12. A process for preparing conjuenic acid esters (A) as claimed in claims 1 by reacting (i) at least one of an olefinically unsaturated carboxylic acid containing one or more carboxyl groups, 6 to 60 carbon atoms and at least two conjugated double bonds in the molecule (conjuenic acid) and one ester of said conjuenic acid with (ii) at least one hydroxyl-containing compound containing at least one bond which can be activated with actinic radiation in the presence of a catalyst, wherein the catalyst is at least one of an enzyme which catalyzes the transesterification or esterification at least one organism which catalyzes the transesterification or esterification.

13. The process as claimed in claim 12, wherein the enzyme is selected from the group of the hydrolases [EC 3.x.x.x].

14. The process as claimed in claim 13, wherein the hydrolases [EC 3.x.x.x] are selected from the group consisting of esterases [EC 3.1.x.x] and proteases [EC 3.4.x.x].

15. The process as claimed in claim 14, wherein the hydrolases are carboxyl ester hydrolases [EC 3.1.1.x].

16. The process as claimed in claim 15, wherein the hydrolases are lipases.

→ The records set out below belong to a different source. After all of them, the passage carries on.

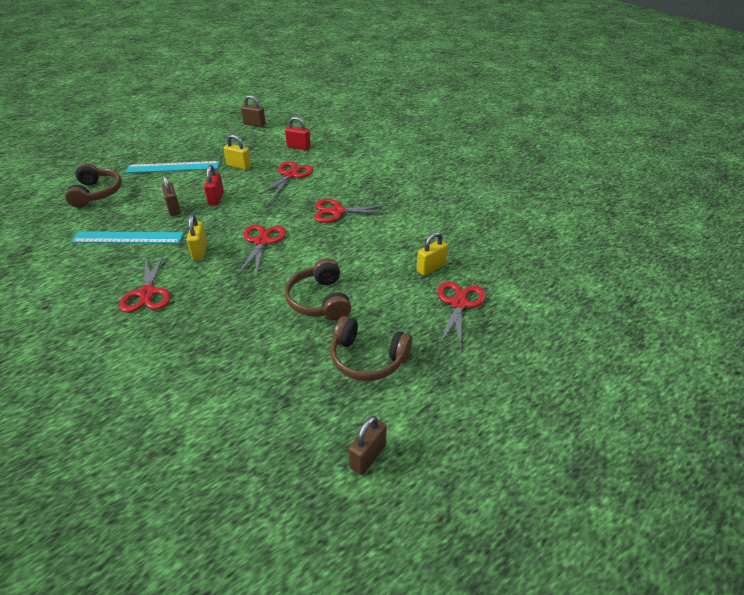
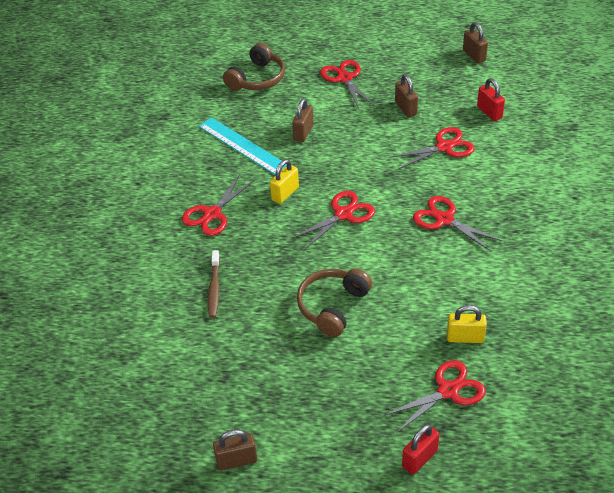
camera: 45 degrees right, 5 degrees up
(173, 167) = (345, 78): turquoise ruler -> red scissors
(205, 343) = (214, 288): none -> brown toothbrush
(216, 199) = (349, 140): red padlock -> red padlock (419, 459)
(239, 166) = (405, 108): yellow padlock -> brown padlock
(367, 359) = (316, 386): brown headphones -> none

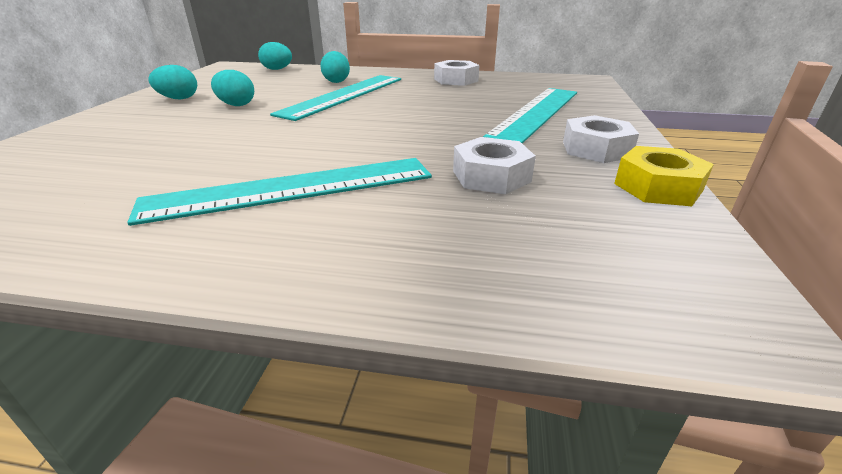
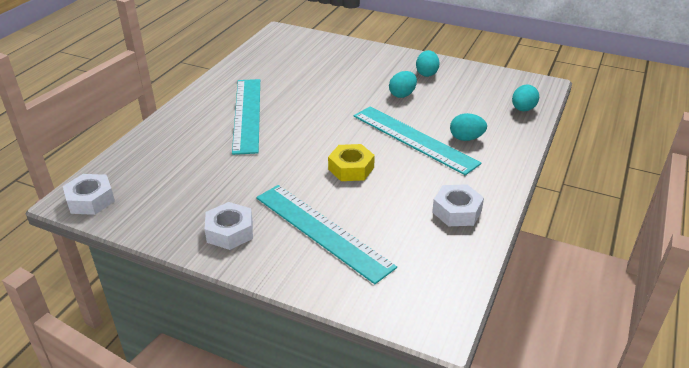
camera: 105 degrees right, 5 degrees up
(491, 176) = (220, 175): white nut -> white nut (90, 200)
(657, 187) = (164, 232): yellow nut -> yellow nut (351, 168)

17. The process as claimed in claim 16, wherein the lipases are obtained from compounds selected from the group consisting of Achromobacter sp., Aspergillus sp., Burkholderia sp., Candida sp., Mucor sp., Penicillium sp., Pseudomonas sp., Rhizopus sp., Thermomyces sp. and porcine pancreas.

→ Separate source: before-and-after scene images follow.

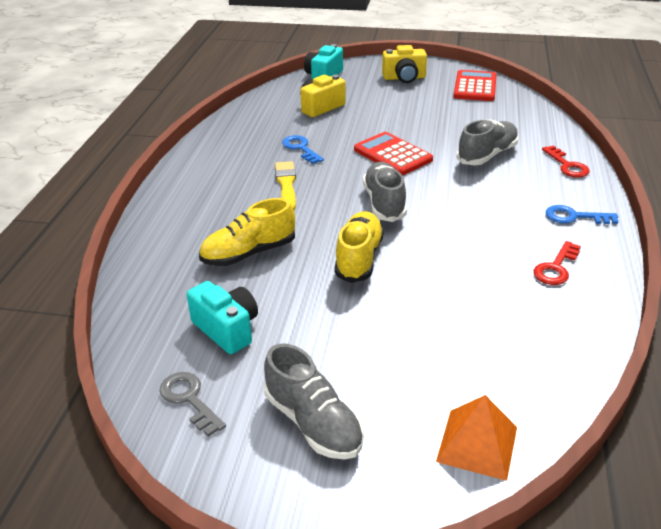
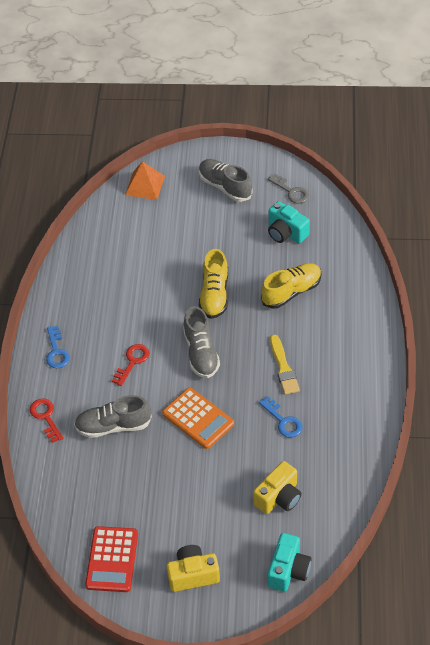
camera: 175 degrees right, 15 degrees up
(392, 155) = (198, 418): red calculator -> orange calculator
(487, 155) = (113, 426): grey shoe -> grey shoe turned 45 degrees clockwise
(556, 268) = (82, 299): red key -> red key (132, 362)
(574, 217) = (56, 351): blue key -> blue key turned 75 degrees clockwise

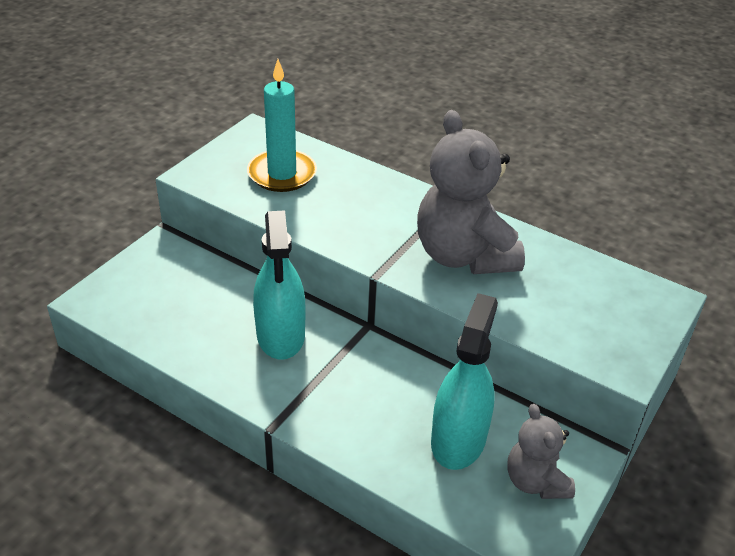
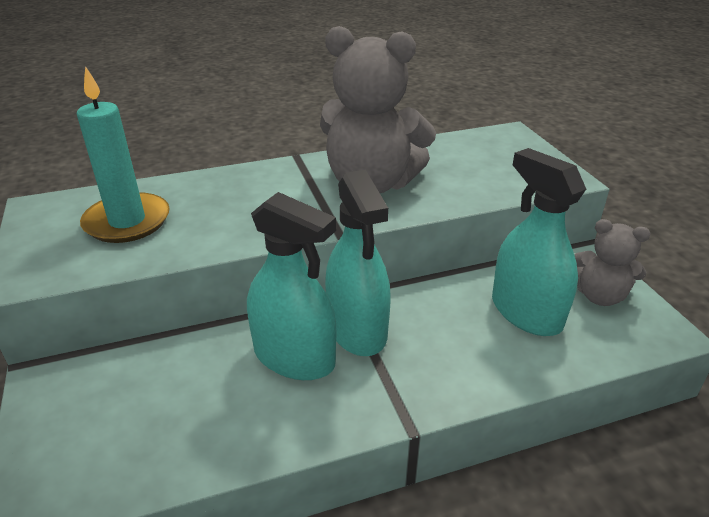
camera: 50 degrees left, 5 degrees down
(338, 351) = (357, 329): none -> turquoise spray bottle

18. The process as claimed in claim 12, wherein the organisms are selected from the group consisting of naturally occurring microorganisms, genetically modified microorganisms, single-celled life forms of and cells which comprise at least one enzyme which catalyzes the transesterification or esterification.

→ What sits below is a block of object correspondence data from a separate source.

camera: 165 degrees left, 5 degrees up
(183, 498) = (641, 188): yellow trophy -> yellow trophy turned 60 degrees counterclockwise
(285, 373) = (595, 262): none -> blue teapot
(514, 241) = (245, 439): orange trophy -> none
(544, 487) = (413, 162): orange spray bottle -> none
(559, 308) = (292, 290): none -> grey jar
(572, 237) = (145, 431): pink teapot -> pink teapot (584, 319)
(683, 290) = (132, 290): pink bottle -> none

19. The process as claimed in claim 18, wherein the organisms are selected from the group consisting of Achromobacter sp., Aspergillus sp., Burkholderia sp., Candida sp., Mucor sp., Penicillium sp., Pseudomonas sp., Rhizopus sp., Thermomyces sp. and cells from porcine pancreas.

20. The process as claimed in claim 12, wherein the hydroxyl-containing compounds (ii) are selected from the group consisting of carboxylates and carboxamides of the general formula V to X

21. The process as claimed in claim 20, wherein the monovalent organic radical R8 includes or consists of at least one radical selected from the group consisting of hydroxyl-containing alkyl, cycloalkyl and aryl radicals.

22. The process as claimed in claim 21, wherein the hydroxyl-containing alkyl radical R8 is at least one of a hydroxyethyl radical, 2-hydroxyproply radical, 3-hydroxypropyl radical and 4-hydroxybutyl radical.

23. The process as claimed in any of claims 20, wherein the hydroxyl-containing compound (ii) is selected from the group consisting of hydroxyl-containing esters of and hydroxyl-containing amides of at least one of acrylic acid, methacrylic acid, ethacrylic acid, crotonic acid, cinnamic acid, cyclohexene carboxylic acid, endomethylenecyclohexanecarboxylic acid, norbornenecarboxylic acid, dicyclopentadienecarboxylic acid, fumaric acid, maleic acid, itaconic acid, endomethylenetetrahydrophthalic acid and methylendomethylenetetrahydrophthalic acid, maleic acid, fumaric acid and itaconic acid.

24. The process as claimed in claim 22, wherein the hydroxyl-containing compound (ii) is 4-hydroxybutyl acrylate.

25. The process as claimed in claims 21, wherein at least one of the water resulting during the reaction and the hydroxyl-containing compounds resulting during the reaction are removed from the reaction mixture as it or they are formed or immediately after they have been formed.

26. Compositions comprising acid esters (A) as claimed in claim 1 wherein said compositions are curable with at least one of actinic radiation, thermally and oxidatively.

27. Materials selected from the group consisting of coating materials, adhesives, sealants to produce coatings, paint systems, primers, adhesive films, seals, moldings, and self-supporting films comprising the compositions of claim 26.